◆ PROVIDED DATA
= Beginning of Section =
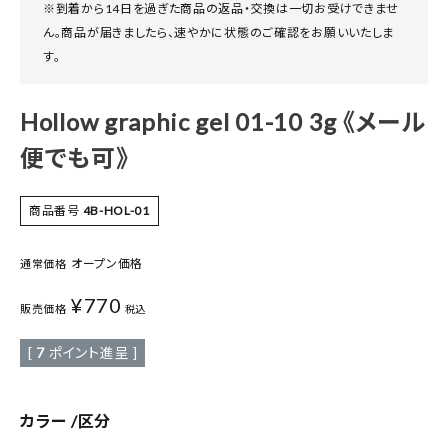
※到着から14日を過ぎた商品の返品・交換は一切お受けできませ
ん。商品が届きましたら、速やかに状態のご確認をお願いいたしま
す。
Hollow graphic gel 01-10 3g 《メール
便でも可》
商品番号
4B-HOL-01
オープン価格
通常価格
¥
770
販売価格
税込
[
7
ポイント進呈 ]
カラー
区分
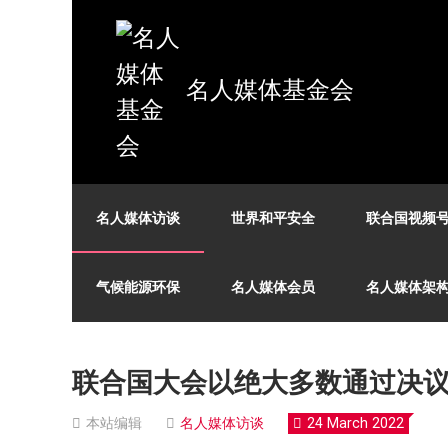
名人媒体基金会
名人媒体访谈
世界和平安全
联合国视频
气候能源环保
名人媒体会员
名人媒体架
联合国大会以绝大多数通过决
本站编辑
名人媒体访谈
24 March 2022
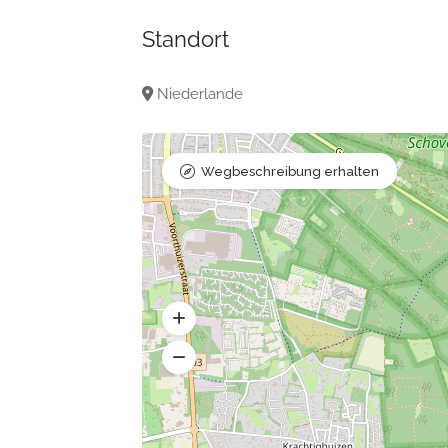
Standort
Niederlande
Wegbeschreibung erhalten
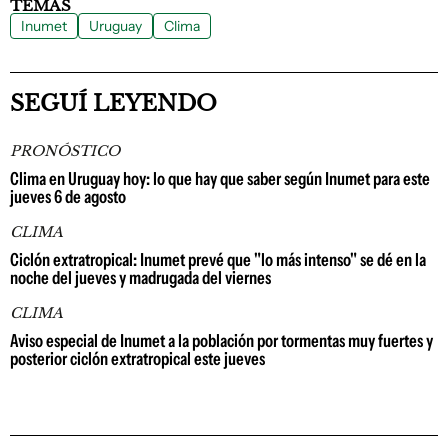
TEMAS
Inumet
Uruguay
Clima
SEGUÍ LEYENDO
PRONÓSTICO
Clima en Uruguay hoy: lo que hay que saber según Inumet para este
jueves 6 de agosto
CLIMA
Ciclón extratropical: Inumet prevé que "lo más intenso" se dé en la
noche del jueves y madrugada del viernes
CLIMA
Aviso especial de Inumet a la población por tormentas muy fuertes y
posterior ciclón extratropical este jueves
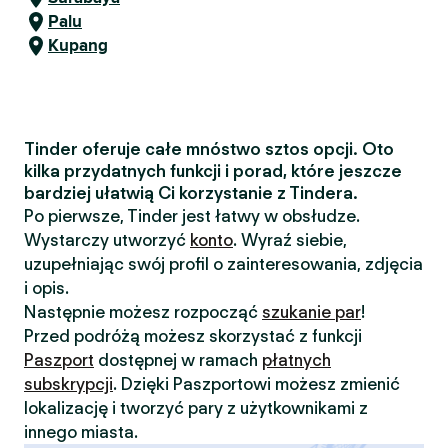
Palu
Kupang
Tinder oferuje całe mnóstwo sztos opcji. Oto
kilka przydatnych funkcji i porad, które jeszcze
bardziej ułatwią Ci korzystanie z Tindera.
Po pierwsze, Tinder jest łatwy w obsłudze.
Wystarczy utworzyć
konto
. Wyraź siebie,
uzupełniając swój profil o zainteresowania, zdjęcia
i opis.
Następnie możesz rozpocząć
szukanie par
!
Przed podróżą możesz skorzystać z funkcji
Paszport
dostępnej w ramach
płatnych
subskrypcji
. Dzięki Paszportowi możesz zmienić
lokalizację i tworzyć pary z użytkownikami z
innego miasta.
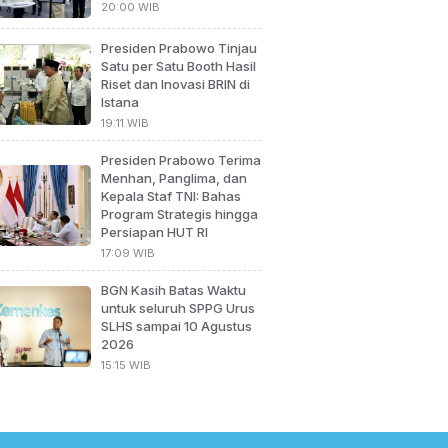
20:00 WIB
Presiden Prabowo Tinjau
Satu per Satu Booth Hasil
Riset dan Inovasi BRIN di
Istana
19:11 WIB
Presiden Prabowo Terima
Menhan, Panglima, dan
Kepala Staf TNI: Bahas
Program Strategis hingga
Persiapan HUT RI
17:09 WIB
BGN Kasih Batas Waktu
untuk seluruh SPPG Urus
SLHS sampai 10 Agustus
2026
15:15 WIB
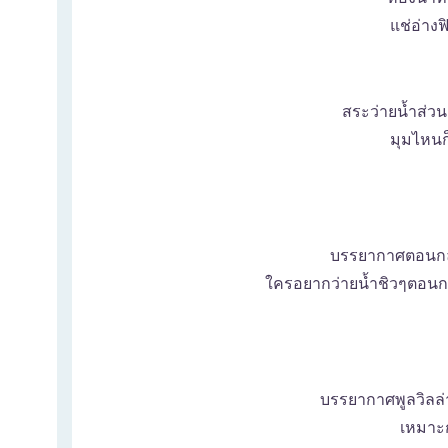
แช่อ่าง
สระว่ายน้ำส่ว
มุมไหนก็
บรรยากาศตอนกลา
ใครอยากว่ายน้ำชิวๆตอนกลา
บรรยากาศพูลวิลล
เหมาะก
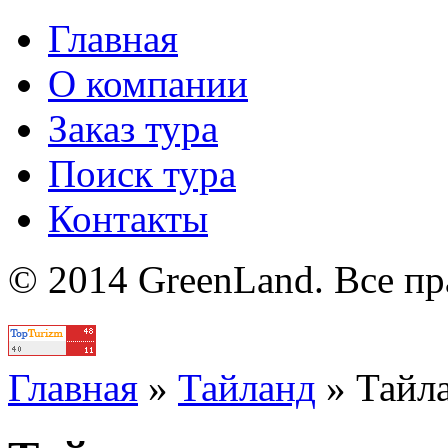
Главная
О компании
Заказ тура
Поиск тура
Контакты
© 2014 GreenLand. Все п
Политика
Главная
»
Тайланд
»
Тайл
= End of Section =
◆ ACTIVITY
Provide only the count of lines above in which the word "funkcji" occurs.

◆ REPLY
2